Based on its intended usage, calcium chloride comes in the shape of flakes, pellets, powders and liquid alternatives, each in varying concentrations. Calcium chloride produces heat when dissolved in water, making it ideal for melting ice and snow on roads and highways in regions which receive snowfall. It’s also helpful as a fertilizer for crops, since it provides important micronutrients which are essential to healthy plant growth and development.
Calcium’s Role in Plants
Calcium chloride includes calcium and chloride, which are micronutrients plants need for normal growth and functioning. Calcium and chloride are utilized in photosynthesis and other cellular processes, and plants typically get them in the dirt. Calcium is a multifunctional nutrient in plant anatomy that affects nutrient availability and uptake and helps increase cell wall strength and thickness. Calcium levels on your plant impacts the strength of stems, the quality of fruit produced and the plant’s susceptibility to certain diseases.
Calcium fertilization of crops is occasionally confused with the application of lime or gypsum soil amendments. Applying these vitamins to your soil may not sufficiently meet the calcium needs of your crops because they don’t provide a soluble form of calcium that is readily available to your plants. Soluble sources of calcium, such as calcium chloride, provide calcium that is immediately available for your crops, which is essential in case your plant is demonstrating symptoms of calcium deficiency, like premature shedding of blossoms and buds, diminished stems, or dieback of branches, stems and other growing factors.
Calcium chloride tree sprays also raise the calcium content of fruit and reduce problems associated with calcium deficiency. By way of example, calcium chloride sprays are utilized to treat blossom end rot in tomato and tip burn of cabbage. Bitter pit, a physiological disorder of apples, is often linked to low calcium levels in the fruit. Calcium chloride is a preventive treatment to reduce the danger of bitter pit occurrence. Fruit firmness and rain cracking of cherries are regulated by calcium chloride sprays. Weekly sprays of calcium chloride before crop of fruit may also reduce fruit softening, postharvest injury and minor cracking.

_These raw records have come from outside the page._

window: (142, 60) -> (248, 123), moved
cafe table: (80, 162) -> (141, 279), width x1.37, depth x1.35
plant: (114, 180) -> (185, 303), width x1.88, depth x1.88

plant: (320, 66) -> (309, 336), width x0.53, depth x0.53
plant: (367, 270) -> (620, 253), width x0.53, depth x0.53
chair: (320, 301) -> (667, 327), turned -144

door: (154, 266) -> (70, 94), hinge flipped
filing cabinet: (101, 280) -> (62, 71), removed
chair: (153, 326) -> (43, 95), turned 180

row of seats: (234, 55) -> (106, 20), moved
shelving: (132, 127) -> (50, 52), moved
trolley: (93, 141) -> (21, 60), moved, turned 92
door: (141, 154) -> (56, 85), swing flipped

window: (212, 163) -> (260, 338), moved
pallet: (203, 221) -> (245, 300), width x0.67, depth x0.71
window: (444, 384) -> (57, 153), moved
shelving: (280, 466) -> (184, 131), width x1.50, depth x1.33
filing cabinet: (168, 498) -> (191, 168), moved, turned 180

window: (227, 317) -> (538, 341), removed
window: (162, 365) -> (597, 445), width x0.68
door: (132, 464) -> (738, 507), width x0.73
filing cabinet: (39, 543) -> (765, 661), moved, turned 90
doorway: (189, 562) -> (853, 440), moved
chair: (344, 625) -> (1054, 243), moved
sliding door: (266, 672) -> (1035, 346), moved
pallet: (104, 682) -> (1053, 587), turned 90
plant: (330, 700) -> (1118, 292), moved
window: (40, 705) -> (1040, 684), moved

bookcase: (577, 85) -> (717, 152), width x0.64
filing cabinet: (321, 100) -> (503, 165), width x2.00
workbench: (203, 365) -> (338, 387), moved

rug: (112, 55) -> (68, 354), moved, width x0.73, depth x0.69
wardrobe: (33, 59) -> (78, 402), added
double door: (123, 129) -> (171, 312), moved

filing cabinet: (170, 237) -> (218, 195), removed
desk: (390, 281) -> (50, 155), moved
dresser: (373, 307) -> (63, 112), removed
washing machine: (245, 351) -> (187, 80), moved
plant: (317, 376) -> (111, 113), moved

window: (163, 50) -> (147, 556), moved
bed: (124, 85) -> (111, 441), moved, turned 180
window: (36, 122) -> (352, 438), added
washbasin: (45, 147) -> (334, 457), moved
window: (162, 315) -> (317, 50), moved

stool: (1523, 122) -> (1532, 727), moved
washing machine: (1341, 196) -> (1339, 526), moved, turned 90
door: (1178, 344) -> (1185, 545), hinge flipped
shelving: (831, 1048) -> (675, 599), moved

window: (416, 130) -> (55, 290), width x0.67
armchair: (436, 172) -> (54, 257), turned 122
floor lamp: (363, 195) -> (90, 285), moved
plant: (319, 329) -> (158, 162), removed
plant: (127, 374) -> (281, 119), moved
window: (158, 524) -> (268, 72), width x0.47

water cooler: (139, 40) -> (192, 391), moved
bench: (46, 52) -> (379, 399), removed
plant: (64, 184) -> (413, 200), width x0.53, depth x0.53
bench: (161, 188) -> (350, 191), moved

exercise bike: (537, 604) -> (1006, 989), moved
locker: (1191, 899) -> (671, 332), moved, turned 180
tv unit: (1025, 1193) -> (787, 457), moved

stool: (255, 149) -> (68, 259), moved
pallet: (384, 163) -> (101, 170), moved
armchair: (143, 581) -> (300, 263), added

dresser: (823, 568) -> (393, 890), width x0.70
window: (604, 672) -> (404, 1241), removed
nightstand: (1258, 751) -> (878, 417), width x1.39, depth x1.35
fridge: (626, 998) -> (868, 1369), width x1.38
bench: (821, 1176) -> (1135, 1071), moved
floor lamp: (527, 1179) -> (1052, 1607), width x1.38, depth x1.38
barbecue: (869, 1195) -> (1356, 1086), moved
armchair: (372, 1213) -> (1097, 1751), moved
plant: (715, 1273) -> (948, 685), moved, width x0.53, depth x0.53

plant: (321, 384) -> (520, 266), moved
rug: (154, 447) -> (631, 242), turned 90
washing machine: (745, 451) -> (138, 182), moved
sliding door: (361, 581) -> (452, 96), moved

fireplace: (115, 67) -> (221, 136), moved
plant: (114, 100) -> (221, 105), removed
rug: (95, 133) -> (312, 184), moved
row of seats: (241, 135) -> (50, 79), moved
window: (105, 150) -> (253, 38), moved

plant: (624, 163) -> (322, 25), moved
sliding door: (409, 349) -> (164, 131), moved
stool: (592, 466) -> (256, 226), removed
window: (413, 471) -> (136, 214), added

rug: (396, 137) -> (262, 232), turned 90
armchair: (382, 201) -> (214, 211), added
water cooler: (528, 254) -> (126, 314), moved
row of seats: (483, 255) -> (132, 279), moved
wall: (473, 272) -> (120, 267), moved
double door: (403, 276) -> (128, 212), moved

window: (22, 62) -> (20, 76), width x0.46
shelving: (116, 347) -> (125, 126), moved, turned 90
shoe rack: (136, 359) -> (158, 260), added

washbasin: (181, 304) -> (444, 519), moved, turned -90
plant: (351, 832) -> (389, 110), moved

Usage and Handling Precautions
Excess use of calcium chloride may damage roots and leaf, like yellow or thermoplastic leaf and dieback of twigs. Be careful when handling calcium chloride because if consumed its concentrated or pure forms, calcium chloride products can lead to stomach irritation, skin and eye irritation and burning, or respiratory issues. Read product labels carefully and follow all recommended safety precautions. Calcium chloride is not flammable, but if it comes in contact with metals, like zinc or sodium, it might produce hydrogen peroxide. Calcium chloride is corrosive to some metals, like mild steel, ferrous metals and brass and shouldn’t come in contact with sulfuric acid.